STATED PROBLEM →
Write out every line of the listing below as a JSON list of strings, one string per line, leaving out any blank lines.
┏━━
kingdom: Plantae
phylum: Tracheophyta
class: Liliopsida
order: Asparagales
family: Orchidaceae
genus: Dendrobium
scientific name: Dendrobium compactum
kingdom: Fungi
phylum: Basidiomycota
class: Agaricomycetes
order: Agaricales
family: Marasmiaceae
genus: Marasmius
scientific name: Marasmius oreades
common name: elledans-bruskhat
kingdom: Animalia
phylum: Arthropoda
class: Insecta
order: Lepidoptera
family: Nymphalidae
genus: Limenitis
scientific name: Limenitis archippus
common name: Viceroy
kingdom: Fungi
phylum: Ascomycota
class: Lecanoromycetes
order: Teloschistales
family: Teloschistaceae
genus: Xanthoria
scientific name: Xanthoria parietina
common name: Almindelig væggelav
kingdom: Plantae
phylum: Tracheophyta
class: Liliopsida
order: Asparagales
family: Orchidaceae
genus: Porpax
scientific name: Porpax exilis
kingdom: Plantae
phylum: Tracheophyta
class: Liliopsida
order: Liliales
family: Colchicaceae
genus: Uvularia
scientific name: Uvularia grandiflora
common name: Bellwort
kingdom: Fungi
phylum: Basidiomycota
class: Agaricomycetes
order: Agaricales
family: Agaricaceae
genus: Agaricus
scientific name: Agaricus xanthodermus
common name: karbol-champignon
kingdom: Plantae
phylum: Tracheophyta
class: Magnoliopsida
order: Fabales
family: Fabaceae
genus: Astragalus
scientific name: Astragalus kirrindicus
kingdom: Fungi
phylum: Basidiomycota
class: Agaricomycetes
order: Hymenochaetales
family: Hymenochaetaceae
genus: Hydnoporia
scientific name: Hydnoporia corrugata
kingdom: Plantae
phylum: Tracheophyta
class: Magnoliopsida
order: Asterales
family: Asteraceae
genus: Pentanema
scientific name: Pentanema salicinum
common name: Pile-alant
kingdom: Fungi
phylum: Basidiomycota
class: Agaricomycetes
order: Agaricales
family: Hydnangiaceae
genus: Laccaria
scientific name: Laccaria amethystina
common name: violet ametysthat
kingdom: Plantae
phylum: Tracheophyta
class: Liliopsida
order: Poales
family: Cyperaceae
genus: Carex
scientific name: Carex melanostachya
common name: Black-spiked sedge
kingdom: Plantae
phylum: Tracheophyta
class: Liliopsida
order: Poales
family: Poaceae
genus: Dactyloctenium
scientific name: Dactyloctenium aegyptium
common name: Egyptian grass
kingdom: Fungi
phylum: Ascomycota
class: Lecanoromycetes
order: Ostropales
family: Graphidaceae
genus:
┗━━
RESPONSE TO THIS EXERCISE →
[
  "kingdom: Plantae",
  "phylum: Tracheophyta",
  "class: Liliopsida",
  "order: Asparagales",
  "family: Orchidaceae",
  "genus: Dendrobium",
  "scientific name: Dendrobium compactum",
  "kingdom: Fungi",
  "phylum: Basidiomycota",
  "class: Agaricomycetes",
  "order: Agaricales",
  "family: Marasmiaceae",
  "genus: Marasmius",
  "scientific name: Marasmius oreades",
  "common name: elledans-bruskhat",
  "kingdom: Animalia",
  "phylum: Arthropoda",
  "class: Insecta",
  "order: Lepidoptera",
  "family: Nymphalidae",
  "genus: Limenitis",
  "scientific name: Limenitis archippus",
  "common name: Viceroy",
  "kingdom: Fungi",
  "phylum: Ascomycota",
  "class: Lecanoromycetes",
  "order: Teloschistales",
  "family: Teloschistaceae",
  "genus: Xanthoria",
  "scientific name: Xanthoria parietina",
  "common name: Almindelig væggelav",
  "kingdom: Plantae",
  "phylum: Tracheophyta",
  "class: Liliopsida",
  "order: Asparagales",
  "family: Orchidaceae",
  "genus: Porpax",
  "scientific name: Porpax exilis",
  "kingdom: Plantae",
  "phylum: Tracheophyta",
  "class: Liliopsida",
  "order: Liliales",
  "family: Colchicaceae",
  "genus: Uvularia",
  "scientific name: Uvularia grandiflora",
  "common name: Bellwort",
  "kingdom: Fungi",
  "phylum: Basidiomycota",
  "class: Agaricomycetes",
  "order: Agaricales",
  "family: Agaricaceae",
  "genus: Agaricus",
  "scientific name: Agaricus xanthodermus",
  "common name: karbol-champignon",
  "kingdom: Plantae",
  "phylum: Tracheophyta",
  "class: Magnoliopsida",
  "order: Fabales",
  "family: Fabaceae",
  "genus: Astragalus",
  "scientific name: Astragalus kirrindicus",
  "kingdom: Fungi",
  "phylum: Basidiomycota",
  "class: Agaricomycetes",
  "order: Hymenochaetales",
  "family: Hymenochaetaceae",
  "genus: Hydnoporia",
  "scientific name: Hydnoporia corrugata",
  "kingdom: Plantae",
  "phylum: Tracheophyta",
  "class: Magnoliopsida",
  "order: Asterales",
  "family: Asteraceae",
  "genus: Pentanema",
  "scientific name: Pentanema salicinum",
  "common name: Pile-alant",
  "kingdom: Fungi",
  "phylum: Basidiomycota",
  "class: Agaricomycetes",
  "order: Agaricales",
  "family: Hydnangiaceae",
  "genus: Laccaria",
  "scientific name: Laccaria amethystina",
  "common name: violet ametysthat",
  "kingdom: Plantae",
  "phylum: Tracheophyta",
  "class: Liliopsida",
  "order: Poales",
  "family: Cyperaceae",
  "genus: Carex",
  "scientific name: Carex melanostachya",
  "common name: Black-spiked sedge",
  "kingdom: Plantae",
  "phylum: Tracheophyta",
  "class: Liliopsida",
  "order: Poales",
  "family: Poaceae",
  "genus: Dactyloctenium",
  "scientific name: Dactyloctenium aegyptium",
  "common name: Egyptian grass",
  "kingdom: Fungi",
  "phylum: Ascomycota",
  "class: Lecanoromycetes",
  "order: Ostropales",
  "family: Graphidaceae",
  "genus:"
]